Connor Long possesses tremendous empathy at such a young age:

The one thing that makes me really made is when people walk down the road and say… the ‘r’ word, if you now what that is. I just tell them that like it doesn’t matter what it looks like on the outside, it matters what’s on the inside. He still has regular feelings like we do. And he understands what you say about him.

“He understands what you say about him.” Connor speaks the truth. While I’ve never had anyone use the r-word in reference to me, I have had people say things like “if you didn’t dress that way people wouldn’t be so uncomfortable around you.” I got comments like that a lot when I lived as a butch woman. I understand that the speaker thought themselves as helpful, like I had toilet paper stuck to my shoe. They wanted to let me know why I kept getting snickers and wayward glances from strangers.

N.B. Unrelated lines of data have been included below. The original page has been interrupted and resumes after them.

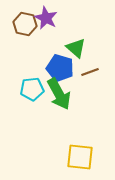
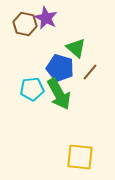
brown line: rotated 30 degrees counterclockwise
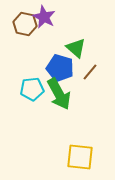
purple star: moved 2 px left, 1 px up
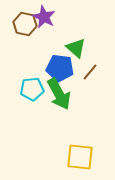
blue pentagon: rotated 8 degrees counterclockwise
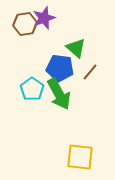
purple star: moved 1 px down; rotated 25 degrees clockwise
brown hexagon: rotated 20 degrees counterclockwise
cyan pentagon: rotated 30 degrees counterclockwise
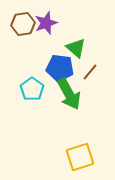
purple star: moved 2 px right, 5 px down
brown hexagon: moved 2 px left
green arrow: moved 10 px right
yellow square: rotated 24 degrees counterclockwise
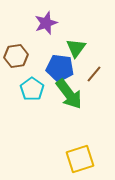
brown hexagon: moved 7 px left, 32 px down
green triangle: rotated 25 degrees clockwise
brown line: moved 4 px right, 2 px down
green arrow: rotated 8 degrees counterclockwise
yellow square: moved 2 px down
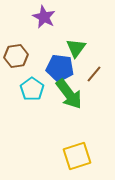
purple star: moved 2 px left, 6 px up; rotated 25 degrees counterclockwise
yellow square: moved 3 px left, 3 px up
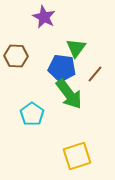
brown hexagon: rotated 10 degrees clockwise
blue pentagon: moved 2 px right
brown line: moved 1 px right
cyan pentagon: moved 25 px down
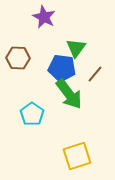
brown hexagon: moved 2 px right, 2 px down
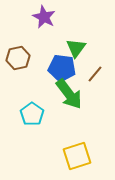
brown hexagon: rotated 15 degrees counterclockwise
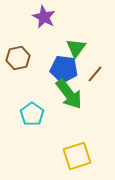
blue pentagon: moved 2 px right, 1 px down
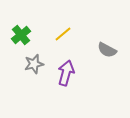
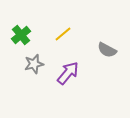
purple arrow: moved 2 px right; rotated 25 degrees clockwise
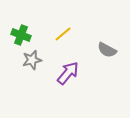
green cross: rotated 30 degrees counterclockwise
gray star: moved 2 px left, 4 px up
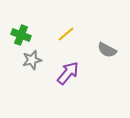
yellow line: moved 3 px right
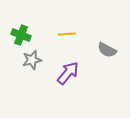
yellow line: moved 1 px right; rotated 36 degrees clockwise
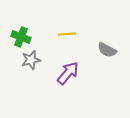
green cross: moved 2 px down
gray star: moved 1 px left
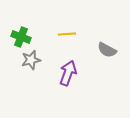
purple arrow: rotated 20 degrees counterclockwise
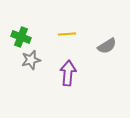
gray semicircle: moved 4 px up; rotated 60 degrees counterclockwise
purple arrow: rotated 15 degrees counterclockwise
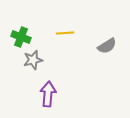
yellow line: moved 2 px left, 1 px up
gray star: moved 2 px right
purple arrow: moved 20 px left, 21 px down
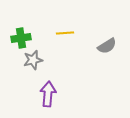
green cross: moved 1 px down; rotated 30 degrees counterclockwise
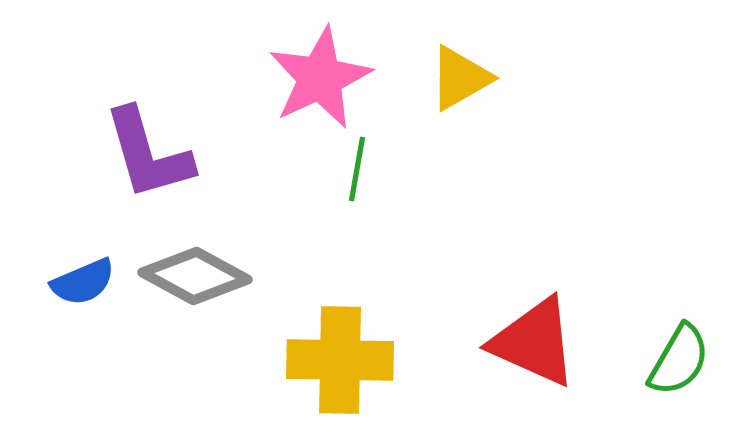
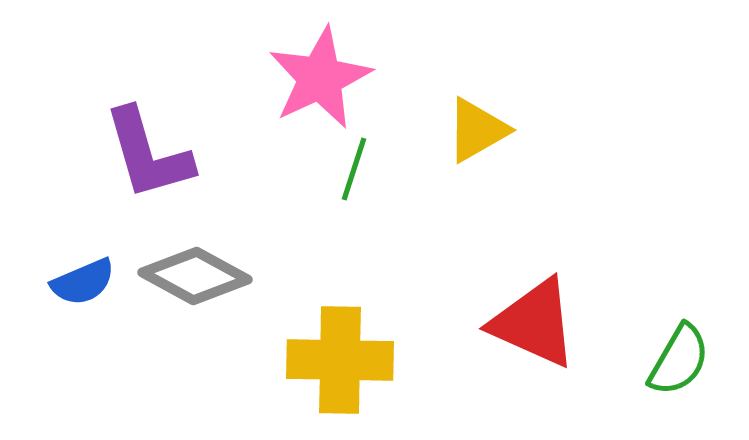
yellow triangle: moved 17 px right, 52 px down
green line: moved 3 px left; rotated 8 degrees clockwise
red triangle: moved 19 px up
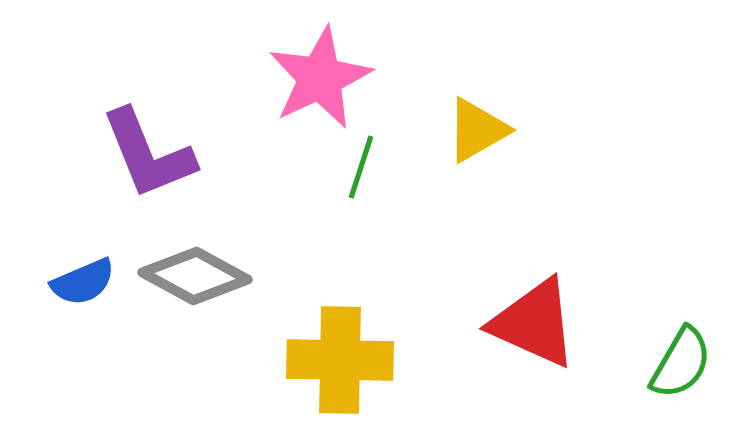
purple L-shape: rotated 6 degrees counterclockwise
green line: moved 7 px right, 2 px up
green semicircle: moved 2 px right, 3 px down
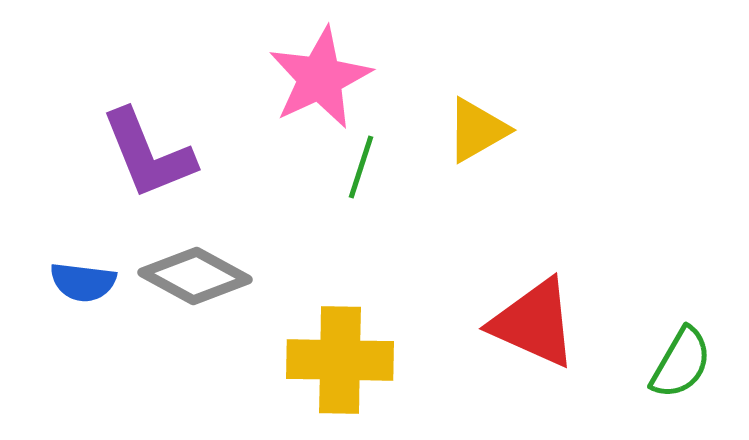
blue semicircle: rotated 30 degrees clockwise
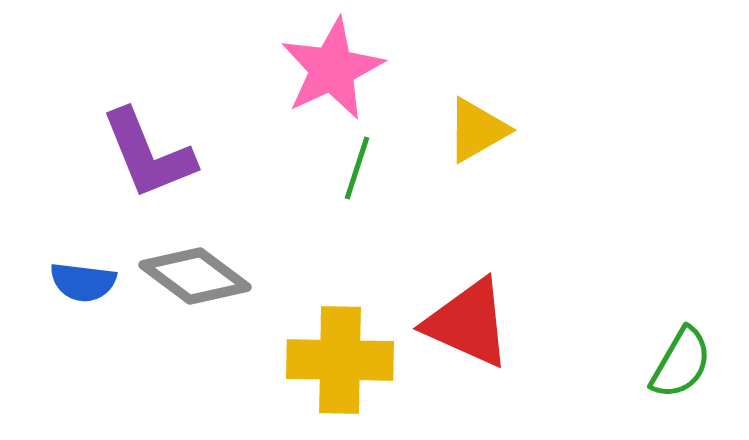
pink star: moved 12 px right, 9 px up
green line: moved 4 px left, 1 px down
gray diamond: rotated 8 degrees clockwise
red triangle: moved 66 px left
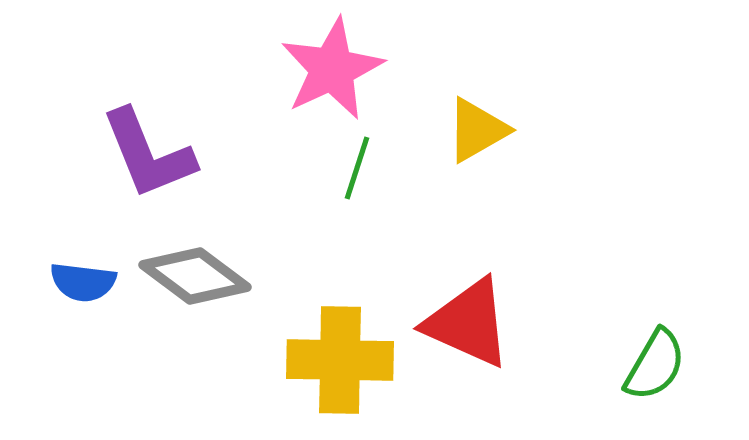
green semicircle: moved 26 px left, 2 px down
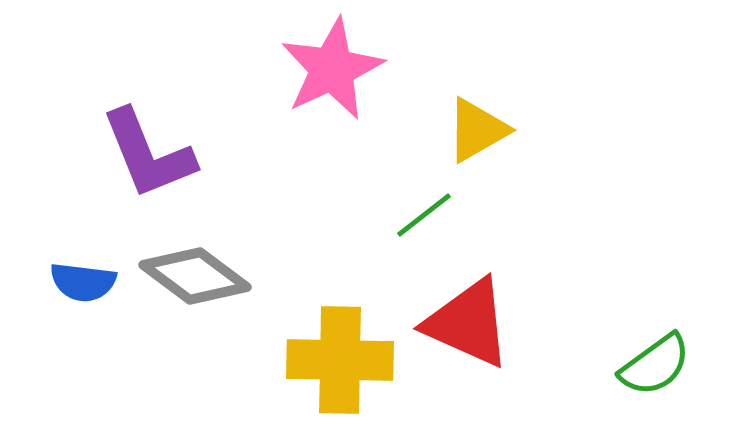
green line: moved 67 px right, 47 px down; rotated 34 degrees clockwise
green semicircle: rotated 24 degrees clockwise
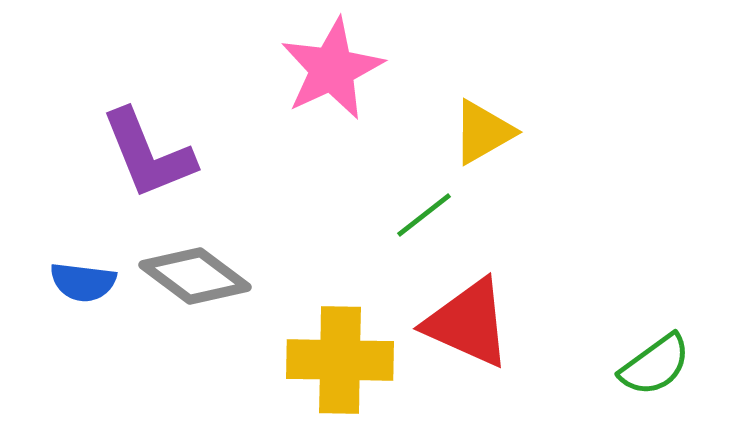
yellow triangle: moved 6 px right, 2 px down
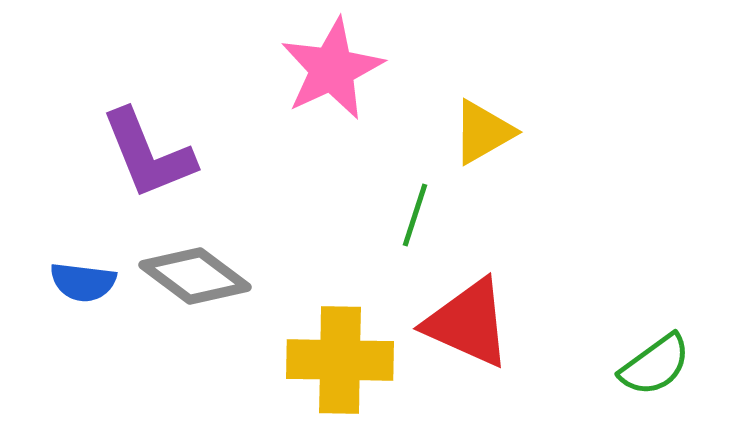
green line: moved 9 px left; rotated 34 degrees counterclockwise
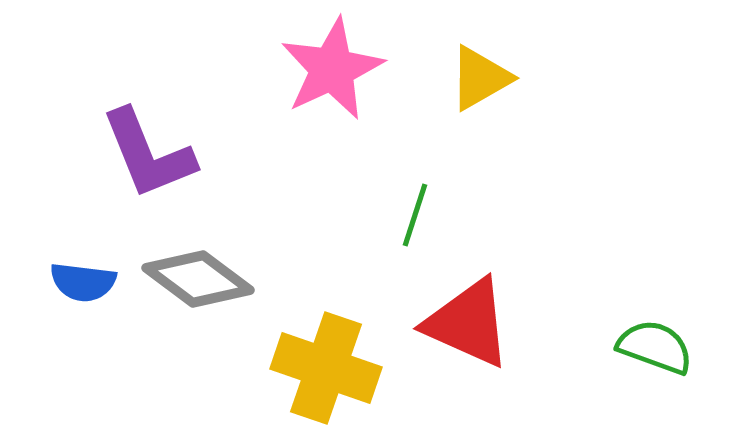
yellow triangle: moved 3 px left, 54 px up
gray diamond: moved 3 px right, 3 px down
yellow cross: moved 14 px left, 8 px down; rotated 18 degrees clockwise
green semicircle: moved 18 px up; rotated 124 degrees counterclockwise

Underneath the comments, though, I felt the speakers thought me an idiot. But, more importantly, they assumed I did not understand why people stared at me. Cayden gets stared at for reasons very different from mine. But that some people thought us idiots, I understand completely. That people using the r-word despise someone like Cayden, I understand.

Cayden, like so many of us who live lives in bodies different from normal (although I have no idea what that means, really), “still has regular feelings….” Please remember that. Remember it especially when you want to the r-word.